Curious about the gin’s past — and its possible future — Van de Walle and his client from OME, who now owns the salvaged gin, arranged for samples of the shipwrecked gin to be sent to Tobias Gorn, gin expert and co-founder and partner at International Drinks Specialists, for review. The three are seeking to identify the flavours of the gin for potential recreation, and to gain greater understanding of the recipe and aromatics that were behind early 20th century gin. 

“I got very excited when something very special landed on my desk,” recalls Gorn. “These over [one] hundred years old samples are intriguing but also difficult to evaluate given that instead of a slow oxidation and maturation in an oxidative environment, they have been resting sealed if not with some reduction. 
“We have consulted a couple of gin expert friends, and we narrowed down the possible origin of this gin to one specific historical brand.”
Most of the gin recovered was from Boord & Son, a brand established in 1726 and known for its Old Tom gin. The distillery’s former office — designed by Aston Webb (architect of the Buckingham Palace façade and the Victoria and Albert Museum’s main building) and now a Grade II listed building — still sits on Tooley Street, London. The team have analysed the samples, hoping to recreate the recipe behind the 20th-century gin.
Bottle seal; shipwrecked bottle
Images (left to right): A Boord & Son bottle seal; One of salvaged bottles. 
“The story continues with more research,” says Gorn. “I have started to draft a recipe that will be a close recreation if not resurrection of this lost brand based on the salvaged marine samples. It is tricky as sadly the original samples are not necessarily in their original intended condition, but we managed to get enough information to confirm the main style and botanicals [that] potentially have been used.”
Gorn is hopeful about historic gin’s future. Working alongside him on the project will be Van de Walle, whose interest in gin goes beyond the history. Five years ago, Van de Walle began work on Marcel Gin Liqueur, which was also evaluated by IDS, and which Gorn calls a “wonderful creation”.  
“Working with Fred will help to get this project in motion,” concludes Gorn. “It is something very special that will take people on an exciting journey that started over a hundred years ago.”

An explorer’s gin liqueur

Van de Walle’s career has taken him worldwide, uncovering secrets beneath the sea. Marcel Gin Liqueur is inspired by Van de Walle’s travels, and the flavours and experiences he discovered along the way. 
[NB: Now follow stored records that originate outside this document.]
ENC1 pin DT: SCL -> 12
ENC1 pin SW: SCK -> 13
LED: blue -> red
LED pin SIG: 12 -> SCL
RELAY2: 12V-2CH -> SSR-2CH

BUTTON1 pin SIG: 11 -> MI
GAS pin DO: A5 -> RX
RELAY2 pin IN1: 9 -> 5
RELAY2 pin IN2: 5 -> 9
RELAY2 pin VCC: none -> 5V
Originally from Belgium, he drew on his country’s heritage of genever, united with aromatics from around the world. To develop and distil the recipe, Van de Walle teamed up with Zum Tröpfli Distillery, spirit makers based in Switzerland, where he now lives. The result is a gin liqueur, which he says has prominent flavours of marzipan, nuts, and orange. 
Although Marcel can be served neat or over ice, Van de Walle likes it best mixed into cocktails where he can experiment with the flavours it brings. He likes to get people involved in the process, giving samples to bartenders or friends to see what they can create. 
“I don’t have one particular style,” says Van de Walle, who is an artist as well as conservator and spirit-maker. “It’s more of an exchange of ideas or techniques… it doesn’t have to be just art. I do it with everything, like in the kitchen.”
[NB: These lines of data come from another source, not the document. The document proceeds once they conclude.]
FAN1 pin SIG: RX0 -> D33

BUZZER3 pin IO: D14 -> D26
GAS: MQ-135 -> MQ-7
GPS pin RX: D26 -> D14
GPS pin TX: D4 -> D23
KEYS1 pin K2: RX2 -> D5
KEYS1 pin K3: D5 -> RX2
Fred Van de Walle with Marcel Gin Liqueur

To Van de Walle, mixing the liqueur into cocktails allows the creative process to continue, long after the liquid itself has been created and bottled. He is now in the development process for his next spirits: whisky and tequila. As ever, he is led by flavour first and foremost. 
Reflecting on the process of making Marcel, Van de Walle says, “I didn’t intentionally set out to create a drink that didn’t exist. I just tried to make something that I thought would be interesting and nice. And it did. So that worked out.”